[Task instructions]
1. In the article on the Aguayo court-martial, how many days of pre-trial confinement was Aguayo credited with?
2. List every punishment in the sentence Aguayo received, as the article on the Aguayo court-martial reports it.
──────── Text under study
Subscribe
Defense counsel David Court and Spc. Agustin Aguayo before a post-trial press conference.

Defense counsel David Court and Spc. Agustin Aguayo before a post-trial press conference. (Mark St,Clair / S&S)

WüRZBURG, Germany — A Schweinfurt-based Army medic was found guilty Tuesday in a Leighton Barracks courtroom of desertion with the intent to avoid hazardous duty and shirk important service, and missing movement.

Pfc. Agustín Aguayo, 35, of 1st Battalion, 18th Infantry Regiment, 2nd Brigade Combat Team, 1st Infantry Division, was sentenced to eight months’ confinement, ordered to forfeit all pay and allowances, reduced in rank to private and given a bad-conduct discharge.

Aguayo was credited with 161 days of pre-trial confinement and will serve 79 more days, according to Hilda Patton of the V Corps public affairs office.

By first missing a required movement with his unit then jumping out his bedroom window and fleeing to Southern California, Aguayo was convicted of deserting his unit on Sept. 1-2, 2006, to avoid a yearlong deployment to Iraq. The deployment would have been Aguayo’s second tour downrange.

Speaking with Aguayo at a post-trial press conference, lead defense attorney David Court said, “We’re both very grateful that the judge gave a relatively light sentence. As you know, he could have sentenced him to seven years based on the findings.”

Court said he expected that Aguayo would not spend “much more than six weeks in confinement.”

After waiving his right to trial by military panel and opting to face only a judge, Aguayo stoically explained his actions to Judge (Col.) R. Peter Masterton, beginning with his decision to disregard orders to form up with his fellow soldiers on Sept. 1, 2006, in order to move to Ramstein Air Base and on to Kuwait later in the evening.

Aguayo told Masterton that after showing up in his battalion area the next morning, he was escorted back to his living area by a noncommissioned officer in order to pick up personal items. At that point, he jumped out his bedroom window in Askren Manor Housing Area in Schweinfurt and eventually made his way back to his hometown near Los Angeles.

Sitting just in front of his parents, wife Helga, two daughters and numerous other family members and friends, Aguayo recounted how he eventually surrendered to military authorities on Sept. 26, and was escorted back to Germany by members of his unit.
────────────────
──────── Provided information
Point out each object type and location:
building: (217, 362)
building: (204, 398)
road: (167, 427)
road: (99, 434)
────────────────
──────── Provided information
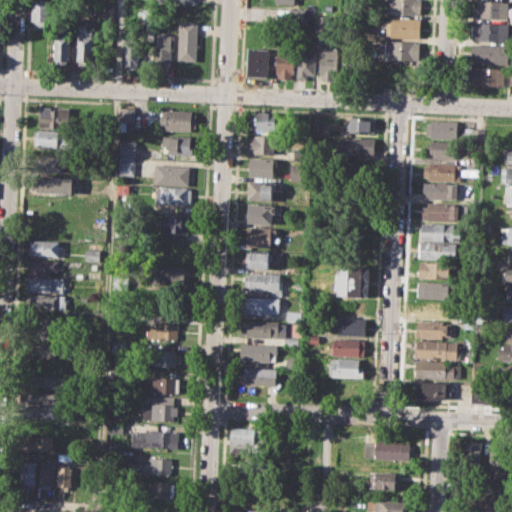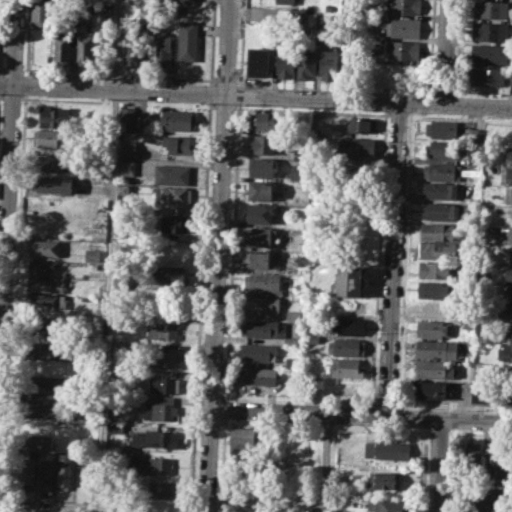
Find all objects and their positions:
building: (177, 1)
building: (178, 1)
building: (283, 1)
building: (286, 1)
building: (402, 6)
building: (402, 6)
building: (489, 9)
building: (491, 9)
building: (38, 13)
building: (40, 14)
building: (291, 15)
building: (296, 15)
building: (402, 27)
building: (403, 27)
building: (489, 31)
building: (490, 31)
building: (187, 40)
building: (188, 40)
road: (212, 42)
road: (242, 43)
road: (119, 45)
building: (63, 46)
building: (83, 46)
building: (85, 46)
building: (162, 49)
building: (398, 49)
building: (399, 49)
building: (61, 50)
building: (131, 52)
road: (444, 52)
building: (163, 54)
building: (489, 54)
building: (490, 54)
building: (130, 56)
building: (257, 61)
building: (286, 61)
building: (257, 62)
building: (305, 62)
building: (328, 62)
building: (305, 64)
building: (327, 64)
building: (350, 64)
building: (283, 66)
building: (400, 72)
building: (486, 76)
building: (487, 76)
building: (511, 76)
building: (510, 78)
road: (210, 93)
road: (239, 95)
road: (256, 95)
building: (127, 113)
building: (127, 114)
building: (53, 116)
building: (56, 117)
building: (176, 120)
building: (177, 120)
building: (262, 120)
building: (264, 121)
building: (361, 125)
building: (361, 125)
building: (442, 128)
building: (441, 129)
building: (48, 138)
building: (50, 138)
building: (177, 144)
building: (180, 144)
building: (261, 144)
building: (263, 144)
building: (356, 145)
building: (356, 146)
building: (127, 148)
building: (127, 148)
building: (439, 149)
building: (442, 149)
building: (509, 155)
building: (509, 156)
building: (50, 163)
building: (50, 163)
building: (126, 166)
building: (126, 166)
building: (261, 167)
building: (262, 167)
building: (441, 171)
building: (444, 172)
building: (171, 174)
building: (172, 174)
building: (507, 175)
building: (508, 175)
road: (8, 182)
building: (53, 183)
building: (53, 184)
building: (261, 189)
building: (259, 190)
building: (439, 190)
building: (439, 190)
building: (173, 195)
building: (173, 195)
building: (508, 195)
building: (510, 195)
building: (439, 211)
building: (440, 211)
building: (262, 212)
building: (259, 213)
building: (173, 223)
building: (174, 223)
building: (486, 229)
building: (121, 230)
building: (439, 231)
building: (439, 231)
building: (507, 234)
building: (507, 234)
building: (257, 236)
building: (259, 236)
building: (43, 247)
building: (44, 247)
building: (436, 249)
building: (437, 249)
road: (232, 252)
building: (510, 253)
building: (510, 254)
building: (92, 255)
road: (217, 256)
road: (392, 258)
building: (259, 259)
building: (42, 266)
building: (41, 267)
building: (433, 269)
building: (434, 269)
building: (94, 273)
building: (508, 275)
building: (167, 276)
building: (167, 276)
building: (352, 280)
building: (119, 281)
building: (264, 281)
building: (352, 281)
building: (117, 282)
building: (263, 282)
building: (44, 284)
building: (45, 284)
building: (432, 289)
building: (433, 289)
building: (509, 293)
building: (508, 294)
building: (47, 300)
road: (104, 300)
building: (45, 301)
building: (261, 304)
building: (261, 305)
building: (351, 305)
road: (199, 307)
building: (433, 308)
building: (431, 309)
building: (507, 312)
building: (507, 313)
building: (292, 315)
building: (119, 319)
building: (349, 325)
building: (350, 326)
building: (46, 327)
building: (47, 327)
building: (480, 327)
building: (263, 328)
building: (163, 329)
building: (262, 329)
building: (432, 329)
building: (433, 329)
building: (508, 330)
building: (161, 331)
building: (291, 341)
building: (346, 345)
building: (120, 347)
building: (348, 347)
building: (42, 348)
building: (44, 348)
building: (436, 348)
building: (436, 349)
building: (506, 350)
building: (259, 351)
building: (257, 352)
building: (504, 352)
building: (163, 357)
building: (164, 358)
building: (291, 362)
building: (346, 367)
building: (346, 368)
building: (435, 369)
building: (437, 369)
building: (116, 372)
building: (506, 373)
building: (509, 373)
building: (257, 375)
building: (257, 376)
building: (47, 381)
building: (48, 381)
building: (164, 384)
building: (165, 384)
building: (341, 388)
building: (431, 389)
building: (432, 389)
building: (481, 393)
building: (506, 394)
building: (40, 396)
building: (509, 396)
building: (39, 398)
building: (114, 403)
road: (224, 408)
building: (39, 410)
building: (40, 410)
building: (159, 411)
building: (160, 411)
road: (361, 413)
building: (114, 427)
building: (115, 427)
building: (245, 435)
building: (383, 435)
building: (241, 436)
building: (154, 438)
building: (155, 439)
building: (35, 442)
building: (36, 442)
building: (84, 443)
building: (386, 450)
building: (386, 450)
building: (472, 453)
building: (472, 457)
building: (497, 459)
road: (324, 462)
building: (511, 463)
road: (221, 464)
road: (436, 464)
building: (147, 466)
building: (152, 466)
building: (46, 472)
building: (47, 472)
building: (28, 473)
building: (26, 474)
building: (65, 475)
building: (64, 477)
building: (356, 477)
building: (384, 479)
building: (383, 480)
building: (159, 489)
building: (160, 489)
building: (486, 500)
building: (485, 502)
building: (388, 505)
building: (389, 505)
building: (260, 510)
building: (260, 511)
────────────────
[Results of the tasks]
1. 161 days.

2.
- Eight months' confinement
- Forfeiture of all pay and allowances
- Reduction in rank to private
- A bad-conduct discharge